Arjuna Award is evidence of Virat Kohli’s character
Nishad Pai Vaidya/Cricketcountry
In five years at the international level, Virat Kohli has carved a niche for himself and stands-out from the rest. An ageing group of veterans left behind a lasting legacy, with the young Kohli being the torchbearer of the new era. He fought his demons, the critics who branded him a rebel, distractions that inhibit any cricketer to become India’s mainstay at the young age of 24. Though one is easily captivated by his swagger and off-field appeal, it is his undying desire to succeed on the field that makes Kohli the champion he is.
Winning the Arjuna Award is certainly a momentous occasion for Kohli. It puts him alongside many other Indian cricketers who have excelled on the field of play — whose efforts were recognised by the government. Yuvraj Singh and Zaheer Khan were the previous awardees from the cricketing arena. More than anything, this award is evidence of Kohli’s character and fight. Talent is one thing, but persistence and the determination to succeed is what separates the champions from the ordinary.
If one traces Kohli’s growth since he burst on to the scene in 2008 to the present day, one can see that he has matured at each stage. There may be the odd flares of temper, but he assures the fan some confidence that he is in control of the proceedings. Back in 2008, many felt he was this brash kid — living in the glory of his Under-19 World Cup victory and in danger of letting his illusions get the better of him. But, Kohli took control and committed himself to the path of success.

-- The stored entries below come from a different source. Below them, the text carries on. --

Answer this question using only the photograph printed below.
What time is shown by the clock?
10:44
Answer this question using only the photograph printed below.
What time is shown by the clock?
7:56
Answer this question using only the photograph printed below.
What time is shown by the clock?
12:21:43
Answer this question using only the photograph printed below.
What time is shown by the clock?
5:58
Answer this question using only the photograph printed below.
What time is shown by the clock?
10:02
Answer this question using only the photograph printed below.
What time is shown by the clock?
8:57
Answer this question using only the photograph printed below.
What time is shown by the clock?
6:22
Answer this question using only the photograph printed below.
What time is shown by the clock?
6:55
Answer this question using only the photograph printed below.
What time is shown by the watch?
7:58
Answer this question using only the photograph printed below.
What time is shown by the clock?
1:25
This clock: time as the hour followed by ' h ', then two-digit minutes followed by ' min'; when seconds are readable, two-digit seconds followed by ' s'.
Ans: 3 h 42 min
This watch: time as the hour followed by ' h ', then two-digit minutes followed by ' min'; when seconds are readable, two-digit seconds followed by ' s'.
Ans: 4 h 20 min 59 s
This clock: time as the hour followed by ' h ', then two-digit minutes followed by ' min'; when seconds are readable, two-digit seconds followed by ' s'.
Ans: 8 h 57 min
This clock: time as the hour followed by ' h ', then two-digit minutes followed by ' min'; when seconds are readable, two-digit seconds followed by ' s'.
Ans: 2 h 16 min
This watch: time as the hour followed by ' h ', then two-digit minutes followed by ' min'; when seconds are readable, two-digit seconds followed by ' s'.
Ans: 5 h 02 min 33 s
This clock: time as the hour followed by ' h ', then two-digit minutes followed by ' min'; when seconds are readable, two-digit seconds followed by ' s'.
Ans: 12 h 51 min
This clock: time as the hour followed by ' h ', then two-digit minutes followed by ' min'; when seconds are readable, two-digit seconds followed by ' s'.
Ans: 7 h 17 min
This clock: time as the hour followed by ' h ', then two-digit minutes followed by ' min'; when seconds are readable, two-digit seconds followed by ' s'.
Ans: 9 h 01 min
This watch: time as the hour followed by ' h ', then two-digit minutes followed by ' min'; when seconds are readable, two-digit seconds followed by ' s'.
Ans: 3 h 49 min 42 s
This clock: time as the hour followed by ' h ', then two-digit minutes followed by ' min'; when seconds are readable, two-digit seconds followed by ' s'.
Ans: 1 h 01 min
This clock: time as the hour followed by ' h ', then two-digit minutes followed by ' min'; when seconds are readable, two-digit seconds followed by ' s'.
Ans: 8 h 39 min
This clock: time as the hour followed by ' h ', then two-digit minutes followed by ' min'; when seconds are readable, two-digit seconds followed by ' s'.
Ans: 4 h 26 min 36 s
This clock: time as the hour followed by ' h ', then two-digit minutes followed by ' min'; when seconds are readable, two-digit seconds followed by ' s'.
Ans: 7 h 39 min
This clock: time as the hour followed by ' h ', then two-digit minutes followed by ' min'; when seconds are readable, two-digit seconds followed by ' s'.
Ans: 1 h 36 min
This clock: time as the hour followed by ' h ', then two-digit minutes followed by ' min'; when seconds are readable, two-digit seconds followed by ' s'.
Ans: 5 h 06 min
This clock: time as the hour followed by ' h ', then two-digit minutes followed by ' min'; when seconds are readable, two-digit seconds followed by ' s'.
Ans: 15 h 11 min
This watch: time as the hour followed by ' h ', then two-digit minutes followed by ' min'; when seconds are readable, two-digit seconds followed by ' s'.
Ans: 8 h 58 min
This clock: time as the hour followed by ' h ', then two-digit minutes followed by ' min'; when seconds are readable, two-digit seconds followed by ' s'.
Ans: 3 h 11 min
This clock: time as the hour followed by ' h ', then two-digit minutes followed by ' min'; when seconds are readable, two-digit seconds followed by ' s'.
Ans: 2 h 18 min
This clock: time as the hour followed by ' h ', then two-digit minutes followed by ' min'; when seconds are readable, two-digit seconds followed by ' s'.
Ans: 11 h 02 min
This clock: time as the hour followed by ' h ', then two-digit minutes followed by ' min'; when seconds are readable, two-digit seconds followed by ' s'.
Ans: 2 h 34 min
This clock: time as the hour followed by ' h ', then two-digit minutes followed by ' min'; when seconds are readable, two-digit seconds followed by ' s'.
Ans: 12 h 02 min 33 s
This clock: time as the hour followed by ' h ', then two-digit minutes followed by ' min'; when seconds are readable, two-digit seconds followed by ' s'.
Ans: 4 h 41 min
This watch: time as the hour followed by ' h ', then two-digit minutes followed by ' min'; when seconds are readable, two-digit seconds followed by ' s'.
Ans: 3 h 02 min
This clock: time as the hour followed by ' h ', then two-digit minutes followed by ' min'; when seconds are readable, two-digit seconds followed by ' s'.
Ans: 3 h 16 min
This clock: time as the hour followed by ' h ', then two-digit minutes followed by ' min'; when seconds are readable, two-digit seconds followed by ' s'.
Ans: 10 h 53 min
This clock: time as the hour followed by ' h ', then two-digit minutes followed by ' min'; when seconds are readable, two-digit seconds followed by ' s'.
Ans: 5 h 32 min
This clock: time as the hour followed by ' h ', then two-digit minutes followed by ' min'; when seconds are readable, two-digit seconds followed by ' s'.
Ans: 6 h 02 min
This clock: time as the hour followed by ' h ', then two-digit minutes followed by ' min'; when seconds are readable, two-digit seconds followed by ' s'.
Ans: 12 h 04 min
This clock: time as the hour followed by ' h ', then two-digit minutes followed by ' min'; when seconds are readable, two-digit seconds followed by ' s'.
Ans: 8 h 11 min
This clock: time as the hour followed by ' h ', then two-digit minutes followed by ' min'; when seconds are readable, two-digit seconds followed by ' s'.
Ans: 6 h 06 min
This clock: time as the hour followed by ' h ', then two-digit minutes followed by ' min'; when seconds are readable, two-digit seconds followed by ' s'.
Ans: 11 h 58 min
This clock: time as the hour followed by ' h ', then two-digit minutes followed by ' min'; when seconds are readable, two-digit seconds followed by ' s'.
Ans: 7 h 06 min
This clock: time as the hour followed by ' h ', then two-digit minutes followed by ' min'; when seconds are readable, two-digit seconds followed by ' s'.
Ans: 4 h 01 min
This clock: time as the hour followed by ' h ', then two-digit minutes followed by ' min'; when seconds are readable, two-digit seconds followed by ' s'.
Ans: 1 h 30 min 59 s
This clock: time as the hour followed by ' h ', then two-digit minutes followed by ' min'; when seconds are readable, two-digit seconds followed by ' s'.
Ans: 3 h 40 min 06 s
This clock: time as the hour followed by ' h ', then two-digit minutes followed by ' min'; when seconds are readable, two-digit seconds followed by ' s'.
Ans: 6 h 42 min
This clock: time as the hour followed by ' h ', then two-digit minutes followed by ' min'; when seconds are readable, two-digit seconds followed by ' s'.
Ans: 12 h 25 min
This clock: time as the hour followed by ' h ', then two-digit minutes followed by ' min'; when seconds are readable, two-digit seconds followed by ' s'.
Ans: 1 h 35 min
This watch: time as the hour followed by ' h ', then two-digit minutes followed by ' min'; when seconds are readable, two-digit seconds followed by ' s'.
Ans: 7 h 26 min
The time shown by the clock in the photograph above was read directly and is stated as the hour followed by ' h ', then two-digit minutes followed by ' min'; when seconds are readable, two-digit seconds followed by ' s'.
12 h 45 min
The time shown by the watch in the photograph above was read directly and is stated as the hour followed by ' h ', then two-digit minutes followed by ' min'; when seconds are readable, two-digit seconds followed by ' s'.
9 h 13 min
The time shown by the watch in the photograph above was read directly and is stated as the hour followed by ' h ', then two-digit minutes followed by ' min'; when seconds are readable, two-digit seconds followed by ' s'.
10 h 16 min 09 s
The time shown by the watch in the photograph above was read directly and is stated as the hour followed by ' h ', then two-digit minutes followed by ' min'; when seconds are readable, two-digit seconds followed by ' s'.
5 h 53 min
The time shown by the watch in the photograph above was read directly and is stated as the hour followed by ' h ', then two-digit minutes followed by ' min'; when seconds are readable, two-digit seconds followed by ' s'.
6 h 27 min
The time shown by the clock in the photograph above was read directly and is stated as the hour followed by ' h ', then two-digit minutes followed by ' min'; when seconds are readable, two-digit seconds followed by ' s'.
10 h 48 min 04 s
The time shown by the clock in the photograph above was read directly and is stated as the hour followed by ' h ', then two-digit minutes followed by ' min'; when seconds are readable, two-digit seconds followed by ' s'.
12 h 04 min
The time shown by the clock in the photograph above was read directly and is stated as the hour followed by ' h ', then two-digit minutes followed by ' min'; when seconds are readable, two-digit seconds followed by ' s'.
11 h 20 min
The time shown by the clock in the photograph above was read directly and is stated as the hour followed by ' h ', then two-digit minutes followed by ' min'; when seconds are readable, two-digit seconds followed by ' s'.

The true testament to Kohli’s character came way before he donned the India jersey. It is a moment that would continue to define him although it happened away from the watchful eyes of the public. In the middle of a Ranji Trophy match in 2006, he lost his father and yet was back the next day to bat for Delhi. Putting his emotional trauma behind, he fought his way to 90 before he was dismissed. Such was the power of the knock that the opposition too was moved. The young boy then left for his father’s funeral. But, a man was born! It was the first sign of a champion with nerves of steel.
In many ways, Kohli too is an iconic character in a country that is brimming with youth. Sachin Tendulkar is the ultimate Indian dream, MS Dhoni symbolises the hopes of the India away from metro cities, but Kohli is someone who appeals to the youth. Today, India’s young are changing and shedding the inhibitions that held the country back in the past. They are there to challenge the traditional notions and move along their own path. Doesn’t it sound all too familiar with Kohli on the field?
Kohli hasn’t been the typical Indian cricketer. There have been many in the past who have been unafraid to express themselves. But, there is more optimism and confidence in Kohli’s body language. Let us rewind to the 2011 World Cup final at Mumbai. At the fall of the great Tendulkar’s wicket, at his home-ground, Kohli walked into an arena of stunned silence. This writer was seated close to the Indian dressing room and watched him run down the stairs onto the turf. His body-language was unfazed, exuding confidence and signalling intent to take on the battle head on. He may have scored only 35, but they were worth their weight in gold.
When one has to pick some of the best moments of Kohli’s career, one tends to go for the innings against Sri Lanka at Hobart or the 183 against Pakistan. However, this writer would follow a tangent. It is quite a story that Kohli was at the other end when India’s two greatest batsmen in modern times big good-bye to the one-day game. Kohli batted with Rahul Dravid during the latter’s final ODI at Cardiff. A few months down the line, he was at the other end when Tendulkar played his last ODI innings in Dhaka. In a way, they had passed down the baton saying, “Here it is young man! Take Indian cricket forward.” Almost as if he was answering those calls instantly, he scored tons on both occasions.
When India were battling the transition and struggled in the last two years, Kohli was a class apart and enhanced his reputation. At one point, he seemed to be the Tendulkar of the 1990s — a figure on whom the entire unit depended to produce the result. But, now he seems to have able cohorts to take Indian cricket forward. Captaining the side in Zimbabwe was another step on his long road. This young man is already a champion, but greater things await him.